Wheeler’s Custom Compounding
Wheeler’s Custom Compounding is in the final stages of an expansion that’s more than doubling its size, just across Romany Road from the original Wheeler Pharmacy. When the renovation is complete, the compounding pharmacy will include two dedicated labs for preparing personalized medications for clients. The store also offers a full line of health products available to walk-in customers, including pharmaceutical-grade vitamins and supplements, hemp and CBD oil products, essential oils, skin care and veterinary products—such as DappleUp, an all-natural dog and horse shampoo developed by Stuart’s daughter, Katherine Wheeler. There are also plans to launch a series of educational health workshops for the public.
Claire Wheeler Love owns and manages Wheeler’s Custom Compounding, where custom medicines are made. Love also helps oversee the pharmacy at Wheeler's. / Photo by Reggie Beehner
As a compounding pharmacist, Love—who was named Kentucky’s pharmacist of the year in 2015—feels she gets to more actively partner with health care providers to fine-tune patient dosages, suggest alternative therapies and assist patients who may have allergies or intolerance to dyes or chemicals found in mass-produced medications. Love and her eight-member staff are also able to offer specialized services not possible at a traditional pharmacy, including hormone replacement therapy and custom prescriptions for both human and veterinary clients. “Medicine isn’t one size fits all,” she said. “The more I worked with Dad and learned about compounding, the more I realized it was my true calling.”
“The more I worked with Dad and learned about compounding, the more I realized it was my true calling.” —Claire Love
While the compounding pharmacy is its own business entity, owned wholly by Love since 2012, the two pharmacies work in tandem to make their services as convenient as possible for patients. “Our computer systems are networked, and if a client has prescriptions at both locations, we deliver to one or the other so they don’t have to make two stops,” she said.
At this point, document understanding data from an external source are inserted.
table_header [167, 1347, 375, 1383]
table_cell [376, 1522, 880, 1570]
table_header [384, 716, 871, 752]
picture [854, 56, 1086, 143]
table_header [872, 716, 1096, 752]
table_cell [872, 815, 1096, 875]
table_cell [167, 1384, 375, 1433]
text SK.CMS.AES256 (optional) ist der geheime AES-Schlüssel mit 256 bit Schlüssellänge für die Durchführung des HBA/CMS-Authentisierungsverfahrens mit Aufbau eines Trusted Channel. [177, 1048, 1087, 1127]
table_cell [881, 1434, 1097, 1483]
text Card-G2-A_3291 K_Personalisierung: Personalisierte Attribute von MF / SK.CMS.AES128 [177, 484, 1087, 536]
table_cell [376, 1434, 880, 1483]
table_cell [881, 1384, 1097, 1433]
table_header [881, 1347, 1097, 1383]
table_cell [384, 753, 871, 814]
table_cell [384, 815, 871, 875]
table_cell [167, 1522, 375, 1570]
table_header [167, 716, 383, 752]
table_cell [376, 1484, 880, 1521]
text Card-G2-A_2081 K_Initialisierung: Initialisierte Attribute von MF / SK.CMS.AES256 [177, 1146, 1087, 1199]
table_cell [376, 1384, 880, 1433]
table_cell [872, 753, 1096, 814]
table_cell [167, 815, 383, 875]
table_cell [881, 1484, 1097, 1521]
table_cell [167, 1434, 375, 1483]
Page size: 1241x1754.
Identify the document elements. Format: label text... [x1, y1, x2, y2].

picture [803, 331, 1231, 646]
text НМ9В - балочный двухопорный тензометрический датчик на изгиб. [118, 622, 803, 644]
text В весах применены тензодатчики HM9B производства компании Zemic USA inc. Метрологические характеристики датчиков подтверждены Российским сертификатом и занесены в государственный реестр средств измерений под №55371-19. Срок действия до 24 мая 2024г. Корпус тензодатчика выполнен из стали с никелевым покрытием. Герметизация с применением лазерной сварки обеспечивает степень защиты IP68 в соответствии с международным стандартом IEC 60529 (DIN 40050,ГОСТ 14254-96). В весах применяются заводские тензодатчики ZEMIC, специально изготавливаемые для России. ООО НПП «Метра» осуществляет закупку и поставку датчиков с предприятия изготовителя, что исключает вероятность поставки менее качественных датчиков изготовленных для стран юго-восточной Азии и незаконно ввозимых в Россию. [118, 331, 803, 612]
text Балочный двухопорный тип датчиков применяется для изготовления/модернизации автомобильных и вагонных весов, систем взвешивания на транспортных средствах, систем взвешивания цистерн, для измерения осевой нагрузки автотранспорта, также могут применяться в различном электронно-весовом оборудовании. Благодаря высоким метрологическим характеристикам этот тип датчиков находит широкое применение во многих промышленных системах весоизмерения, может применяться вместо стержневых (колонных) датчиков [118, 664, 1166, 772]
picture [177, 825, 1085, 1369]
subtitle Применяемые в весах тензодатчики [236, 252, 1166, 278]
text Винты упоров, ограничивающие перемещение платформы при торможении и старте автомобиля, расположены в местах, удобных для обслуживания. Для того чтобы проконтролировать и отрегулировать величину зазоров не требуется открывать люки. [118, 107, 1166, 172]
But, despite their proximity, the two businesses’ client bases don’t widely overlap. Wheeler Pharmacy prescription clients are mainly nearby Chevy Chase residents, whereas clients at the compounding pharmacy come from across the state and beyond.
“At Custom Compounding, we are offering a specialized service, so it’s typically a different clientele that seeks us out. We do a lot of shipping,” Love said.
In an era where profit margins on sales of prescriptions continue to be tightened from caps set by insurance companies and other third-party payers, Love and Stuart Wheeler said it’s their father’s prescient business diversification that has kept them profitable all these years. “He understood that you have to offer other services—beyond simply filling prescriptions—if you’re going to make it,” Love said.